This is the first published English translation of Pieter Verburg’s classic study Taal en Functionaliteit (Wageningen: Veenmann & Zonen, 1952), originally published in Dutch as the commercial edition of his doctoral dissertation (submitted to the Free University of Amsterdam in 1951). Language and its functions is a historiographical study that charts conceptions of functions of language in philosophical and linguistic theories from the twelfth century until the beginning of the nineteenth century. A possible source of confusion for readers is the fact that Verburg’s use of the term ‘function’ is different from the sense that is most widespread nowadays (as also [End Page 225] mentioned by the translator, xxii), viz. the notion of ‘things people do with language’ (as in function-based frameworks like those of Karl Bühler, Roman Jakobson, or Michael Halliday). This book is not a study of intellectual origins or precursors of functional theories of language: V explicitly defines the object of his study as ‘language itself as a function—a function of man or of the human intellect, for example’ rather than ‘the functions which may be observed in linguistic utterances’ (3). In this sense, this work is a more general survey of conceptions of language in Western thought from roughly 1100 to roughly 1800.
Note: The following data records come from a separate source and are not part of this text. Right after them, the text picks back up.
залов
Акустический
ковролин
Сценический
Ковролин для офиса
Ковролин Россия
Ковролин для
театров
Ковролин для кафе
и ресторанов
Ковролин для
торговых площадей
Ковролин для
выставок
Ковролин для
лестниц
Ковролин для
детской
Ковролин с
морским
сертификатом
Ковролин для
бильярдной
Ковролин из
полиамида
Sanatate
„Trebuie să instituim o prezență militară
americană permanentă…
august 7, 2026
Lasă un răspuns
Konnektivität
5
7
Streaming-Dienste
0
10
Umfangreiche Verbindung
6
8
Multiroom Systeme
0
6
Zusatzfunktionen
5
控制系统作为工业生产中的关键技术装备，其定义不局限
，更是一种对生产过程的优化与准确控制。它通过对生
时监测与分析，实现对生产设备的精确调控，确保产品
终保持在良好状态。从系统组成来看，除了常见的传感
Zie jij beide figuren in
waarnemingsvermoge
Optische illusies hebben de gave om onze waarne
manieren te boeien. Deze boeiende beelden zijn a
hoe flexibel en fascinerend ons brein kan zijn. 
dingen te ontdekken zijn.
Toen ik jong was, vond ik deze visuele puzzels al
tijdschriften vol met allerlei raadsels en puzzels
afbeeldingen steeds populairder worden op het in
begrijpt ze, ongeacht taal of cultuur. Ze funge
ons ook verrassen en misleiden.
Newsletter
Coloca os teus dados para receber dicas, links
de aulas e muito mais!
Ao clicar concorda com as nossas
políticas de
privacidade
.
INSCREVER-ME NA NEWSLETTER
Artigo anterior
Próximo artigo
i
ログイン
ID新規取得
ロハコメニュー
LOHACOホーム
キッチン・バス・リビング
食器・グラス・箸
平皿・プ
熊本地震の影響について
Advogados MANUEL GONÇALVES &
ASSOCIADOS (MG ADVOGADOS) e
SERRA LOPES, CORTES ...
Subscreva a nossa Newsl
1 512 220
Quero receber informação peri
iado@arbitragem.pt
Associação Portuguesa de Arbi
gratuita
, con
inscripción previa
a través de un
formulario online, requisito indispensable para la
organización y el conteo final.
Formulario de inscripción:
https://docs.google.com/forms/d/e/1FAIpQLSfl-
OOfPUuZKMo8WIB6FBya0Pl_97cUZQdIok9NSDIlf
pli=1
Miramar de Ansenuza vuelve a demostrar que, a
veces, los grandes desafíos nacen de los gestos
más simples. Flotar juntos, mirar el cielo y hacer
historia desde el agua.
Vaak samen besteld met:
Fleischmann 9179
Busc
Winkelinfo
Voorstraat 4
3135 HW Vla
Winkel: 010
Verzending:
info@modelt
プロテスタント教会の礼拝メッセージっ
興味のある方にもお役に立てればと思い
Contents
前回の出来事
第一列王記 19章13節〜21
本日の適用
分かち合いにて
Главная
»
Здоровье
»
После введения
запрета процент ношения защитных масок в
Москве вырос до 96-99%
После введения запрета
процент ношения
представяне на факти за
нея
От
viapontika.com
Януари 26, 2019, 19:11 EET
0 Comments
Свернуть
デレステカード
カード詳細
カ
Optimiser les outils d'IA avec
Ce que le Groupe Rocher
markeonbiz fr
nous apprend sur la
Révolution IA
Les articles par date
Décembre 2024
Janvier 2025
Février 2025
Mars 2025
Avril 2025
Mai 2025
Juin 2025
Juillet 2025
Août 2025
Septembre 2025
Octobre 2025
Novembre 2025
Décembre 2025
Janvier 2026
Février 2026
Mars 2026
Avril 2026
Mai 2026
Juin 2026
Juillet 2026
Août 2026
The study begins with a brief overview of conceptions of language in classical antiquity (Ch. 2). Chs. 3 and 4 deal with the Middle Ages, respectively with realist (e.g. Aquinas) and nominalist (e.g. Occam) views of language. Chs. 5 and 6 deal with the humanist period, briefly introducing the intellectual context and discussing the linguistic views of humanists both within and outside Italy. One particularly interesting aspect of this section is a brief overview of humanists’ early contributions to the comparative study of languages. Ch. 7 deals with the Renaissance, and Chs. 8–11 deal with ‘rationalist’ conceptions of language. For the latter, V distinguishes between what he calls ‘axiomatic’ rationalism (René Descartes, Gottfried Leibniz), which tries to capture language in terms of mathematical logic, and in terms of ‘pragmatic’ rationalism (Port-Royal grammar; Étienne de Condillac), which tries to uncover the internal logic of languages without reducing it to mathematical logic. The study ends with two shorter chapters about the move towards romanticism (Jean-Jacques Rousseau, Johann Gottfried Herder), the study of classics in the Netherlands, and the work of Franz Bopp.

This edition not only makes V’s classic study of linguistic historiography available in English but also includes interesting contextual information about the work, such as a biobibliographical sketch by Jan Noordegraaf, an introductory essay by the translator Paul Salmons, and a draft version of a revised introduction to Ch. 5, discovered among V’s papers by the translator.